### [Your goal]
In duplicating the lines below, keep every word unchanged and drop the pictures.

### [Given data]
--- START ---

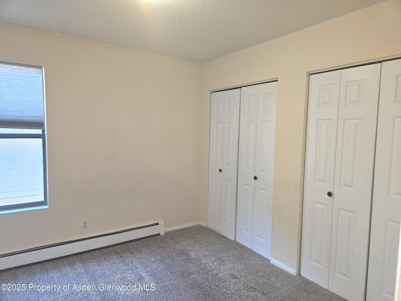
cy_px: 150
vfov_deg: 58.9
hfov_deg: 73.9
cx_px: 200
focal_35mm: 23
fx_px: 266
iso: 64
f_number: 1.8
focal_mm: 5.4
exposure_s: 1/60.2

--- END ---

### [Answer area]
cy_px: 150
vfov_deg: 58.9
hfov_deg: 73.9
cx_px: 200
focal_35mm: 23
fx_px: 266
iso: 64
f_number: 1.8
focal_mm: 5.4
exposure_s: 1/60.2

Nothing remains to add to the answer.